I just think they're an outdated way of thinking. I think org structures and really good job descriptions probably worked really really well quite a few years back when the world of work wasn't changing as often. When you truly could put somebody in a job description and their job would stay the same for a year, for two years.
But that's not the world we live in anymore. The world of work that we live in is constantly changing. And so, by shoving people into this static org structure and thinking that that's going to dictate how work gets done, it's just not possible. Work actually gets done in between the lines of the org structure.
I want you to picture your org structure right now and I just want you to draw spaghetti lines all over it from one box to another, to another, to another. That's how work actually gets done because people don't They don't look at an org structure and be like, okay, I just need to work with the people in my chain of command.
If I have an issue, I'm just going to go up to my leader and that's that. No, the people in the individual teams, they're working cross functionally with people on other teams. They're going up and down the org chart. They're going to talk to that person over there and then move work over there. And then they, they do a piece of the work and then hand it off to that team over there.
And it's in that. It's in that unspoken system of how work moves across your org structure. It's in that unspoken system of how decisions get made, of how work gets prioritized, of how we decide where our team's time, talent, and energy goes. It's in the unspoken rules of our culture and our beliefs about how we feel we need to behave and how we feel we need to show up and how we feel we need to get work done.
It's in all of that unspoken, um, that unspoken web, that invisible web between your org structure that work actually gets done. So by shifting the structure, by shifting the people in the structure, You're not actually changing that system, that unspoken system. And because that system is what drives how work actually gets done, you're not seeing any change.
Sure, you might temporarily see something, but more often than not, the system is going to drive team results and team behavior, and therefore they're going to fall right back to the level of the system they're operating in. And I can say this firsthand because I spent over a decade working as an org designer.
So I helped stand up the org design functions at both Southwest and Delta airlines. And my job was the org design expert. Like I was the one with the deep knowledge and background in how to design successful teams. Like that is my background. I have a master's in business psychology. Like that's That's what I've studied.
Um, and so my job was to develop this practice to where we could go into any department and help understand how to best structure this team to get better results and to alleviate whatever they were feeling. And a lot of the times it's the same exact things you were feeling right now. It's the constantly changing priorities.
Everyone's stepping over each other. No one's stepping up and owning their work. You know, there's tons of bottlenecks slowing us down, all those things. And so over a decade, I learned a lot. You know, we started with the traditional, uh, org structure shifts and then we got deeper and deeper and. Um, this wasn't just me sitting with a bunch of leaders in a room, like this was This was us bringing in the people closest to the work, really talking about what's working, what's not, them helping develop the roles, designing the roles around the work, not the people.

● ● ●

→ Short task 1
Please decide whether each statement agrees with the text on org structures, answering yes or no and quoting the words from the text that settle it: (a) The speaker helped stand up the org design functions at Southwest and Delta airlines. (b) The speaker holds a master's in organizational psychology. (c) The speaker worked as an org designer for less than five years.
→ Short task 2
In the text on org structures, where does work actually get done?

→ Data extract
● ● ●

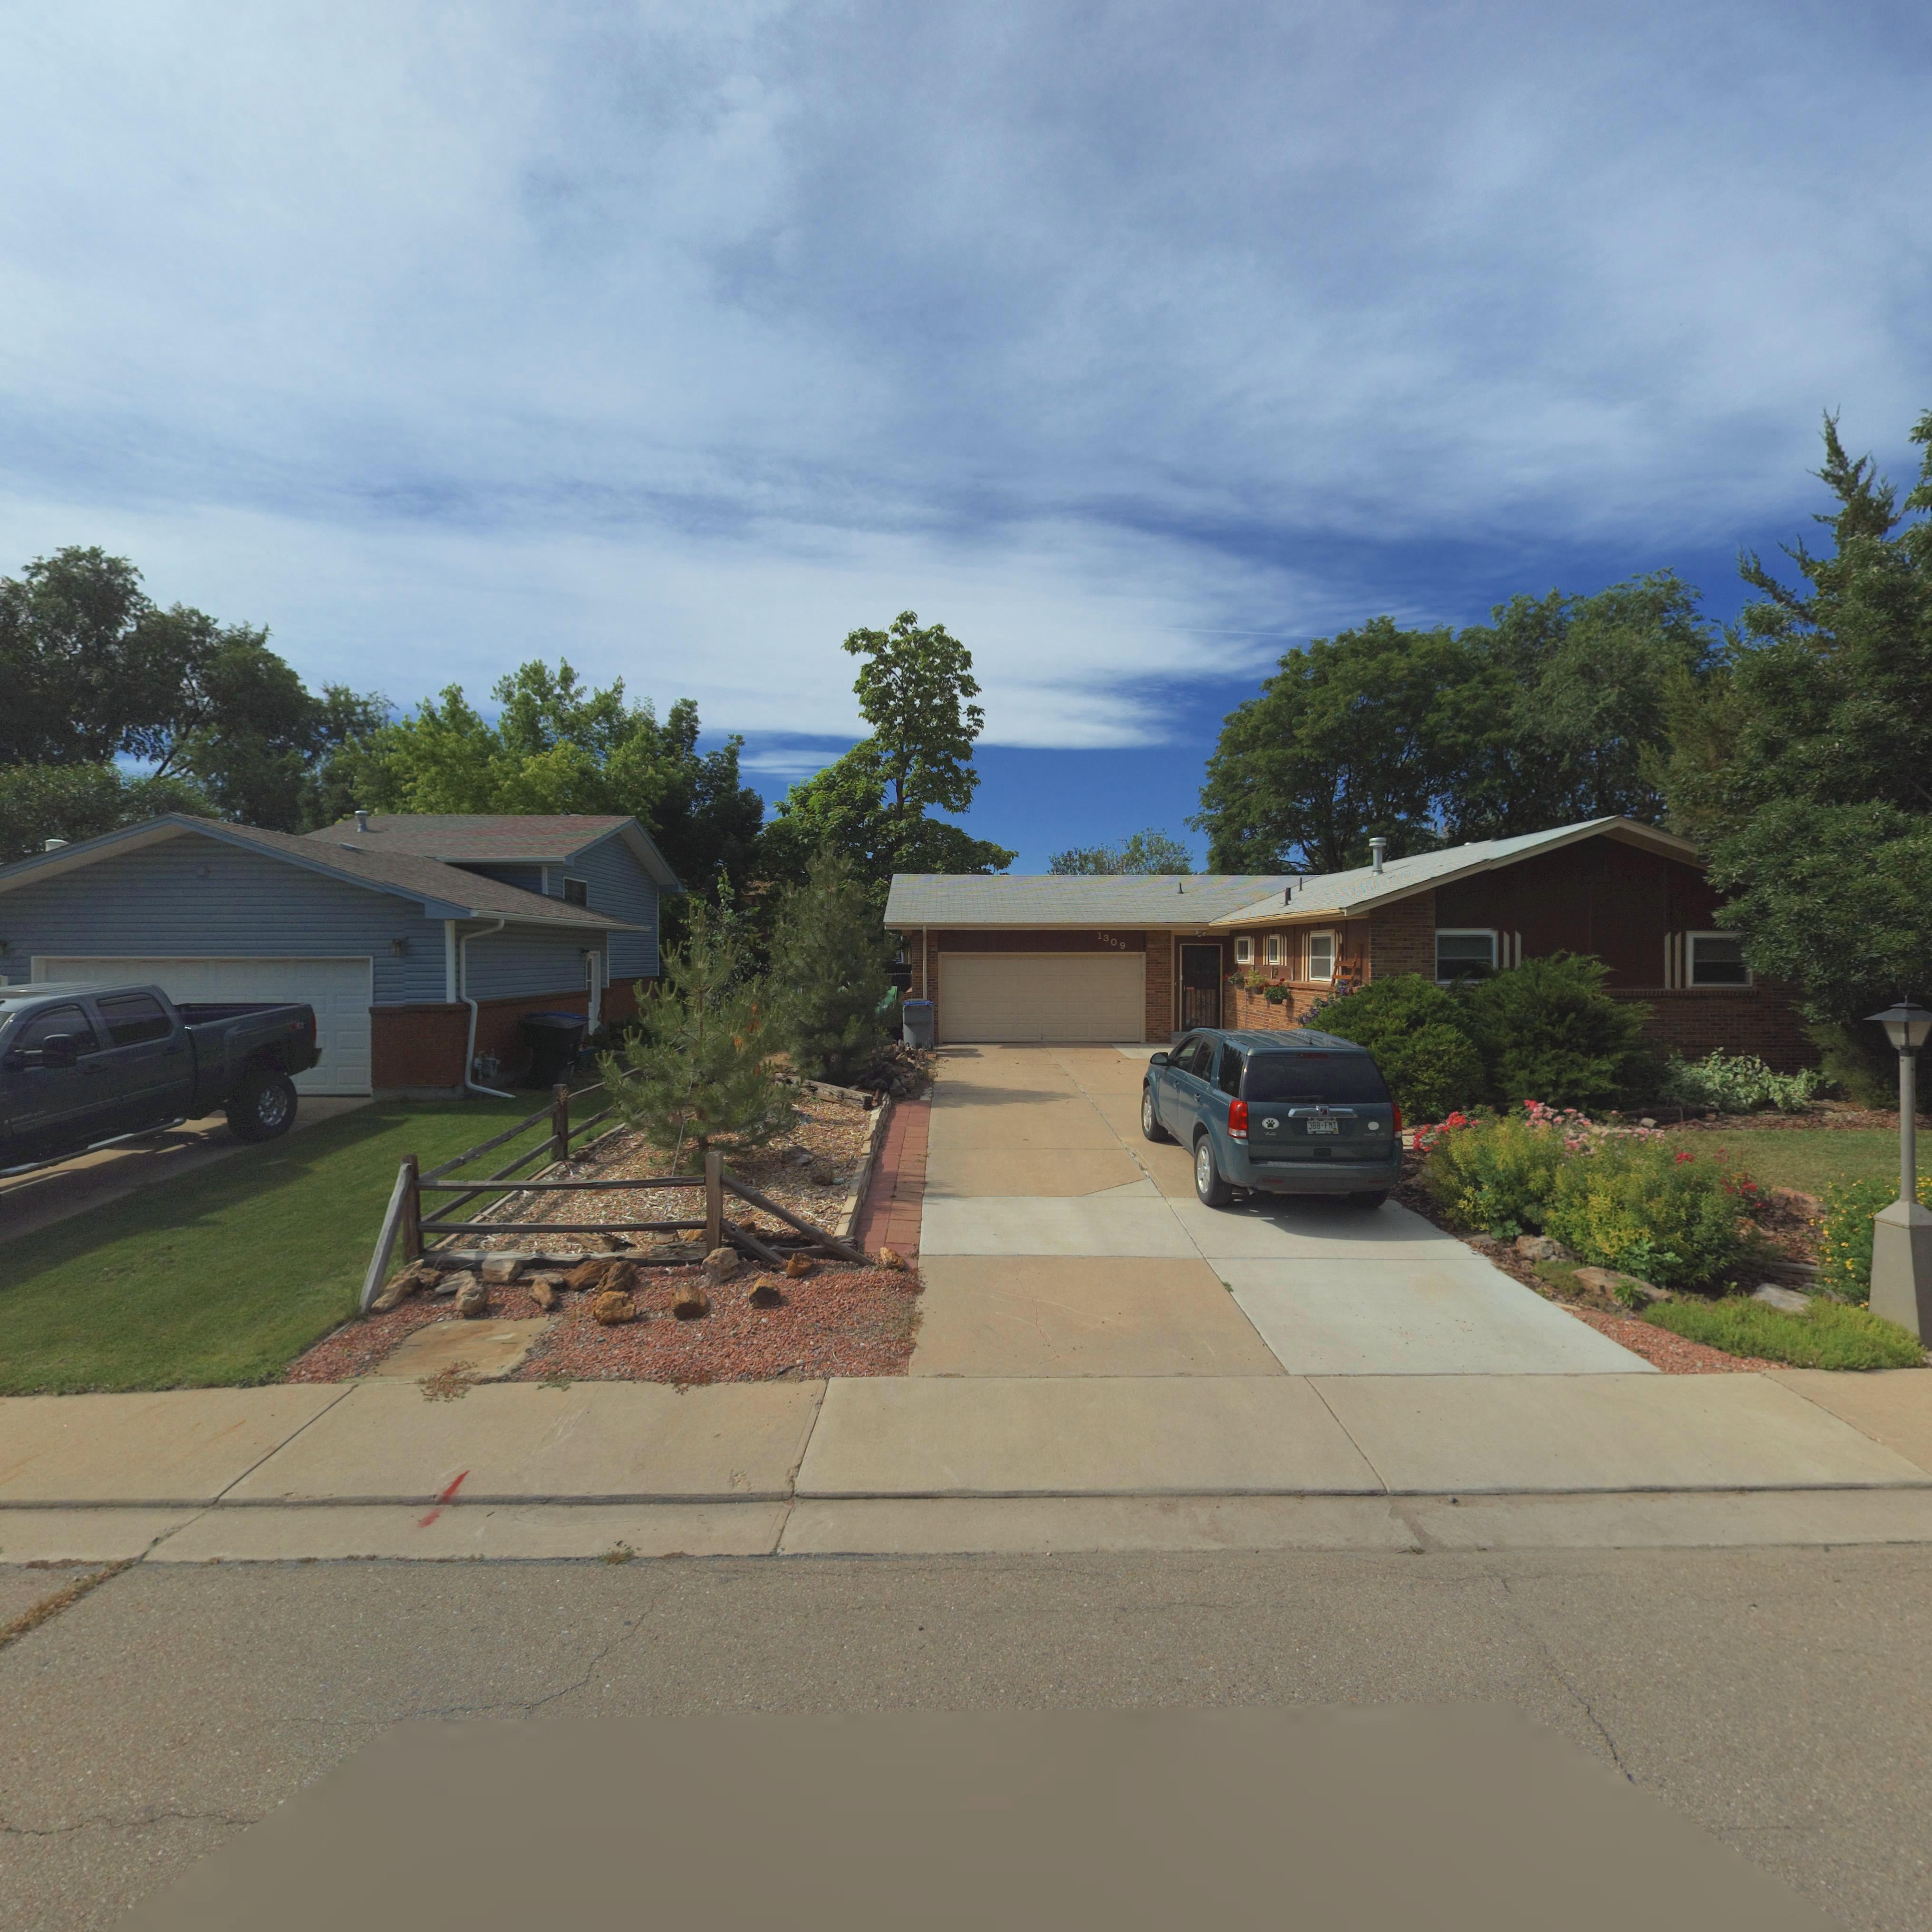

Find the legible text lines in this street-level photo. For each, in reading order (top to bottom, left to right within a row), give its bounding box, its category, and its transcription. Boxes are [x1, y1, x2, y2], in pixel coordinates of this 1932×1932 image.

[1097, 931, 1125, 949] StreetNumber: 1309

● ● ●

→ Complete response 1
(a) Yes: "So I helped stand up the org design functions at both Southwest and Delta airlines."
(b) No: "I have a master's in business psychology."
(c) No: "I spent over a decade working as an org designer."

→ Complete response 2
In between the lines of the org structure.